Turn the lines from the start of the records through the line containing "List each element's", inclusive, into a Markdown table with the columns Row and Line. Leave out blank lines.

Stored items:
===============

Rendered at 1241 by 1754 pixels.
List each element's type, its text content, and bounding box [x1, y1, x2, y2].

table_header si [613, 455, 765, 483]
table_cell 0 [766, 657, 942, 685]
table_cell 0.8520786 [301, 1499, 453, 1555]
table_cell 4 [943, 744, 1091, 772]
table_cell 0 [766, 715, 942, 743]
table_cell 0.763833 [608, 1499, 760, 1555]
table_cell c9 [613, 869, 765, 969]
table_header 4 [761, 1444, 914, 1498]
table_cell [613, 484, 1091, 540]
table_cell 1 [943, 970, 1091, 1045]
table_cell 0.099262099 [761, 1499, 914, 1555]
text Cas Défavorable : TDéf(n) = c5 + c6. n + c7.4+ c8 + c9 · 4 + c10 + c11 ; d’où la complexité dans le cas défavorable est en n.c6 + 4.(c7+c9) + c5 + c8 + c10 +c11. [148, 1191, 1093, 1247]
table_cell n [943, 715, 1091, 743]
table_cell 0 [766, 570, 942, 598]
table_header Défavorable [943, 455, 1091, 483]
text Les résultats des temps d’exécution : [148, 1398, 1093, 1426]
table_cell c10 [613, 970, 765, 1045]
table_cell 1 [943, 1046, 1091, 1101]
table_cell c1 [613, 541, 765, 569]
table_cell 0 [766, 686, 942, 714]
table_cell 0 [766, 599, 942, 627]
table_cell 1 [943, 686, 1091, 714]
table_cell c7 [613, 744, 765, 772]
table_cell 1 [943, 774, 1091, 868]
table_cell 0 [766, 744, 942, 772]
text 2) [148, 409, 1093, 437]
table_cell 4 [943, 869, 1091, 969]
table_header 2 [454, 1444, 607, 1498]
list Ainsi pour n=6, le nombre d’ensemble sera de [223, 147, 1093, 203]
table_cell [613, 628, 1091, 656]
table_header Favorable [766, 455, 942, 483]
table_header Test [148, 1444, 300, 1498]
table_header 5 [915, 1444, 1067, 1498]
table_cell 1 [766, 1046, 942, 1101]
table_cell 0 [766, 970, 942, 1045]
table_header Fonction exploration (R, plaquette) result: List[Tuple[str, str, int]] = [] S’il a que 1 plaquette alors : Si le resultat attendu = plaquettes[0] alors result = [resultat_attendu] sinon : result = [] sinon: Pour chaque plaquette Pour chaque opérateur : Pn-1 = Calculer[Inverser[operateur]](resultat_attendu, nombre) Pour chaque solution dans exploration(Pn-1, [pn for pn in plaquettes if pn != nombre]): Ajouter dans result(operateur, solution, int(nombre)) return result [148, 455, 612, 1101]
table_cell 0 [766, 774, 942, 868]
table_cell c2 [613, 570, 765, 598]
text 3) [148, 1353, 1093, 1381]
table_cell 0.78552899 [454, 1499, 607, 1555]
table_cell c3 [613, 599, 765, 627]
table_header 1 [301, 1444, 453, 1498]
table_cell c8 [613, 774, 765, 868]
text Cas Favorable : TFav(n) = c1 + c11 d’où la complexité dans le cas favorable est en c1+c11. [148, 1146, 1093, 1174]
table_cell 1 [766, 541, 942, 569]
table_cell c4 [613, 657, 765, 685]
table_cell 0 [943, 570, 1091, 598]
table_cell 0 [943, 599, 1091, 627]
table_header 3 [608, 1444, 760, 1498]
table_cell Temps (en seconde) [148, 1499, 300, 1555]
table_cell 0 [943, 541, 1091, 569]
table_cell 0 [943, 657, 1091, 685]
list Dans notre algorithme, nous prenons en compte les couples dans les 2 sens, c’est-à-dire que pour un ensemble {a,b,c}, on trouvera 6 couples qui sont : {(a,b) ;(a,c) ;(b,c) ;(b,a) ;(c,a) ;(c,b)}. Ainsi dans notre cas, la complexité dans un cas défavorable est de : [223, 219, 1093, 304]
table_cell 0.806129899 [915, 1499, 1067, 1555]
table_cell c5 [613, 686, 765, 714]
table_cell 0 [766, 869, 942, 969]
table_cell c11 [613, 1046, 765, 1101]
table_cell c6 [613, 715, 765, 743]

===============

* WORKED ANSWER
| Row | Line |
|---|---|
| 1 | Rendered at 1241 by 1754 pixels. |
| 2 | List each element's type, its text content, and bounding box [x1, y1, x2, y2]. |